## Work item
From the data below, copy each line that includes the word "none".

## Record excerpts
=== Begin Enclosure ===
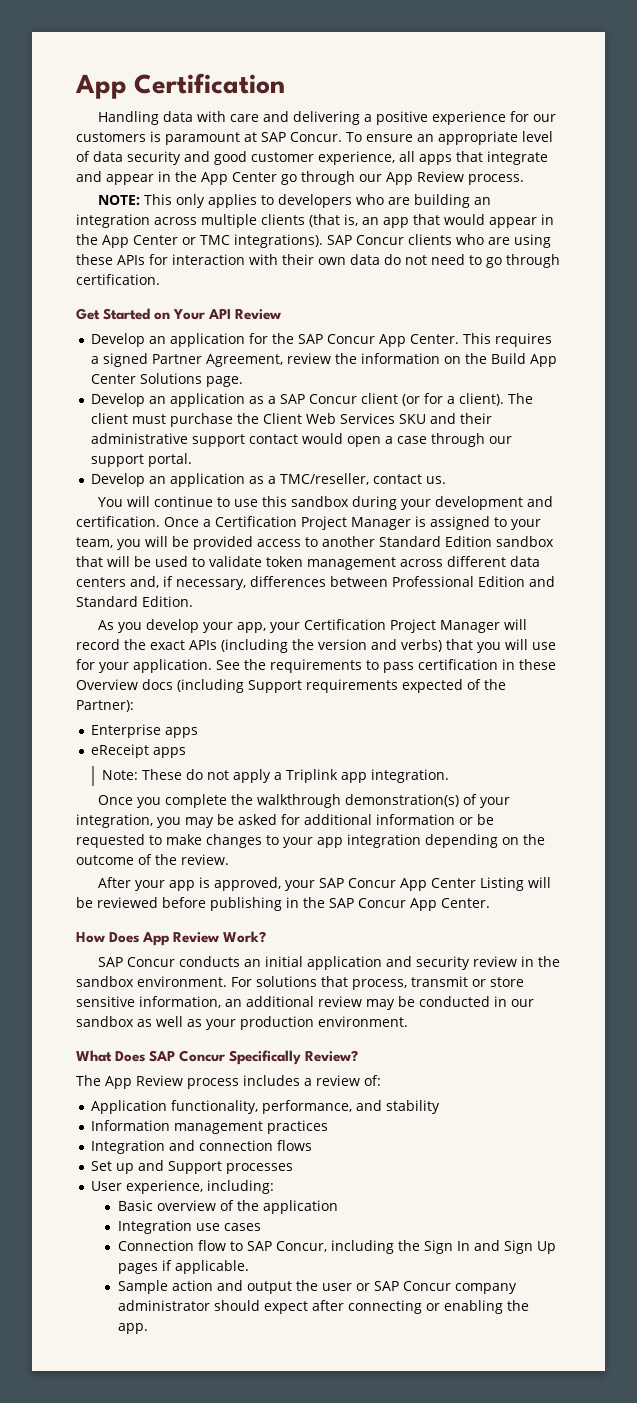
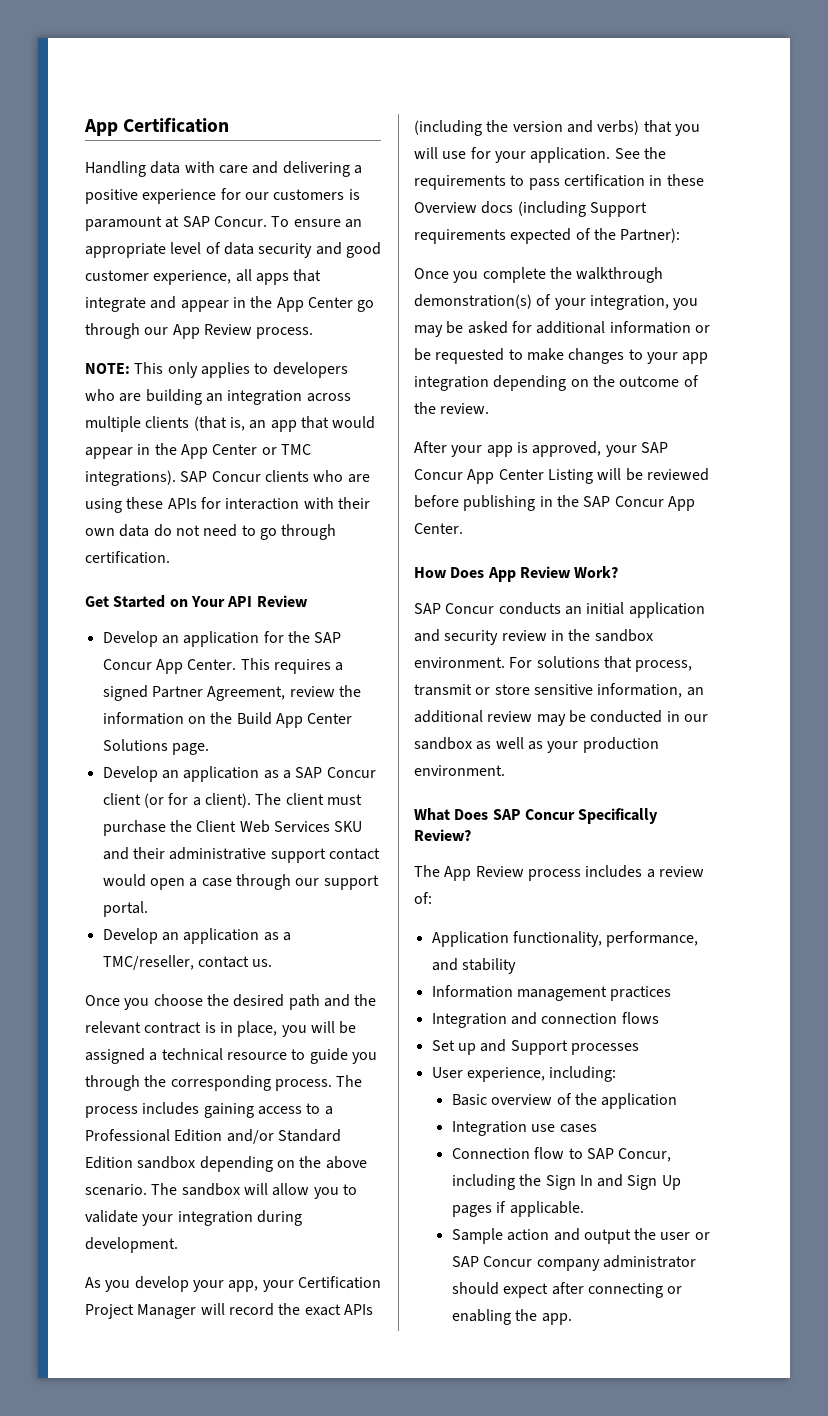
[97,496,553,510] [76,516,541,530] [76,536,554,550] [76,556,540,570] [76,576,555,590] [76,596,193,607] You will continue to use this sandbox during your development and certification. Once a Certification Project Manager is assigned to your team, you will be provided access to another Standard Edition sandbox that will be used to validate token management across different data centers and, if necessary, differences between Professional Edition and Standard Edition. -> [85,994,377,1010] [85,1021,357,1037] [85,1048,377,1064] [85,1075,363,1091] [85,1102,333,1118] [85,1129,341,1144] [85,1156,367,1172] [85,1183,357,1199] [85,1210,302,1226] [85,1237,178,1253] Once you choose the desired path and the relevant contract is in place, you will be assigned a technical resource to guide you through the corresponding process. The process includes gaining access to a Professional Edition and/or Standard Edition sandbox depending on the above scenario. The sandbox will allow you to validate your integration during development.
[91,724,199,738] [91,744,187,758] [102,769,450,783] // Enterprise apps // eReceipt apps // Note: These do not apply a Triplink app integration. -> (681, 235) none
=== End Enclosure ===
=== Begin Enclosure ===
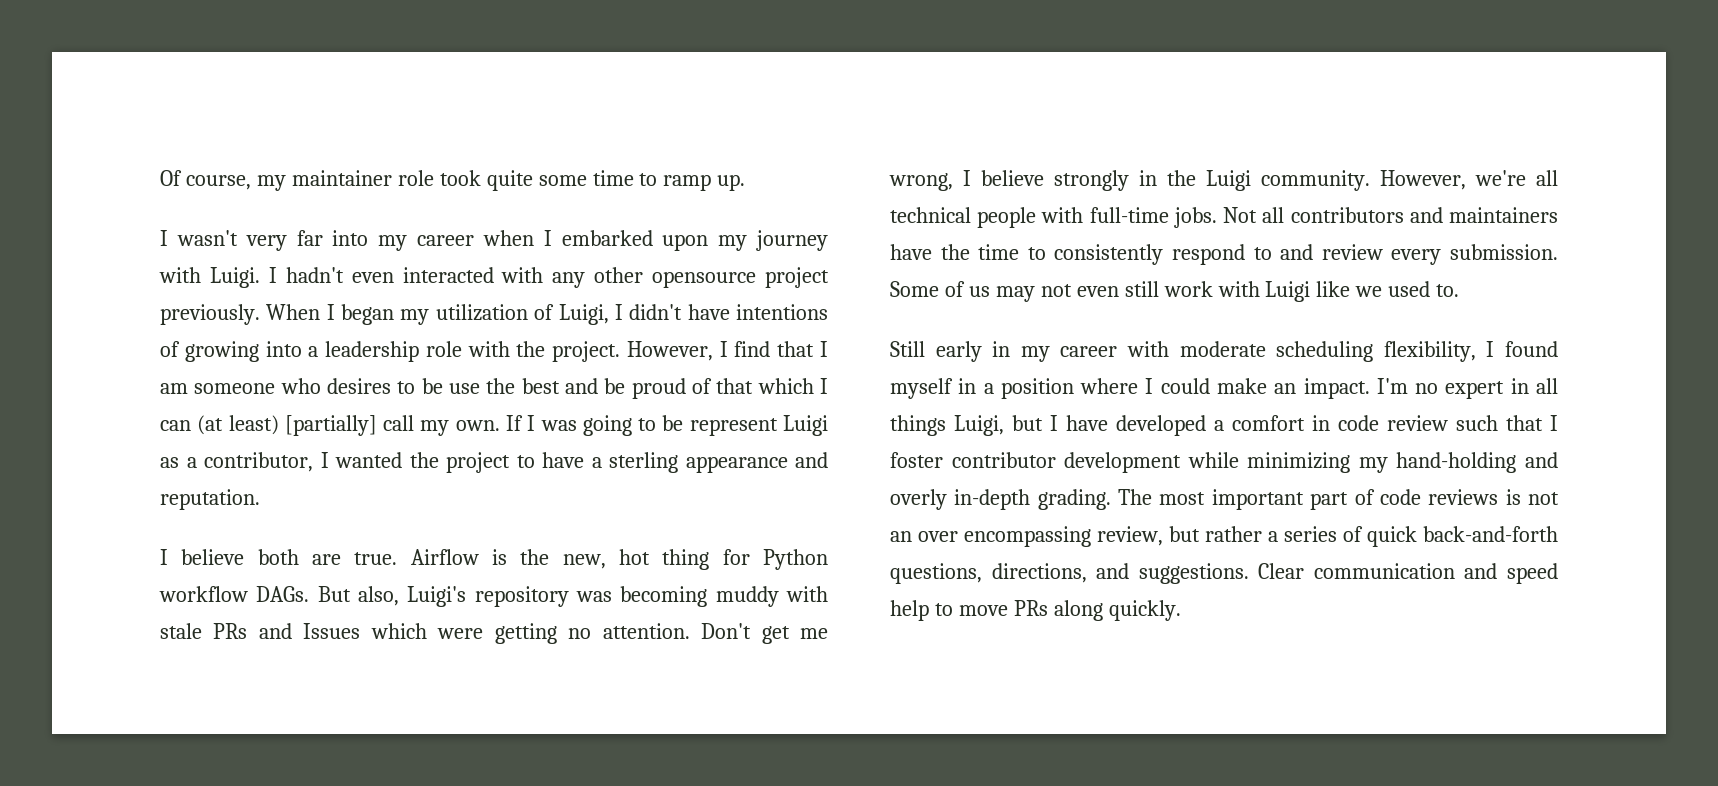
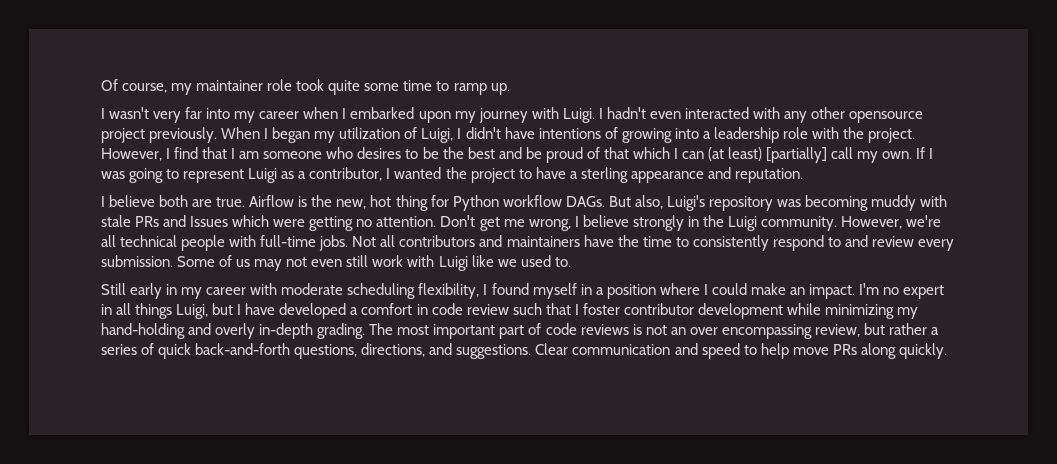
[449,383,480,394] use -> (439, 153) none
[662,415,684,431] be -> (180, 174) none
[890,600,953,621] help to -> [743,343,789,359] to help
=== End Enclosure ===
=== Begin Enclosure ===
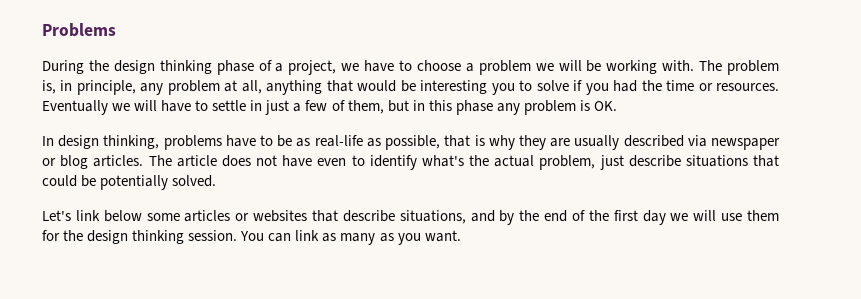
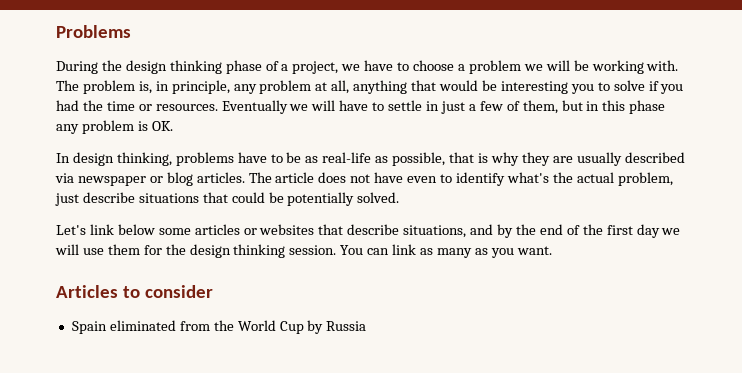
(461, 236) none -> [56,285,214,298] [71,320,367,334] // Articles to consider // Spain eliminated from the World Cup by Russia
=== End Enclosure ===
## Answer space
[91,724,199,738] [91,744,187,758] [102,769,450,783] // Enterprise apps // eReceipt apps // Note: These do not apply a Triplink app integration. -> (681, 235) none
[449,383,480,394] use -> (439, 153) none
[662,415,684,431] be -> (180, 174) none
(461, 236) none -> [56,285,214,298] [71,320,367,334] // Articles to consider // Spain eliminated from the World Cup by Russia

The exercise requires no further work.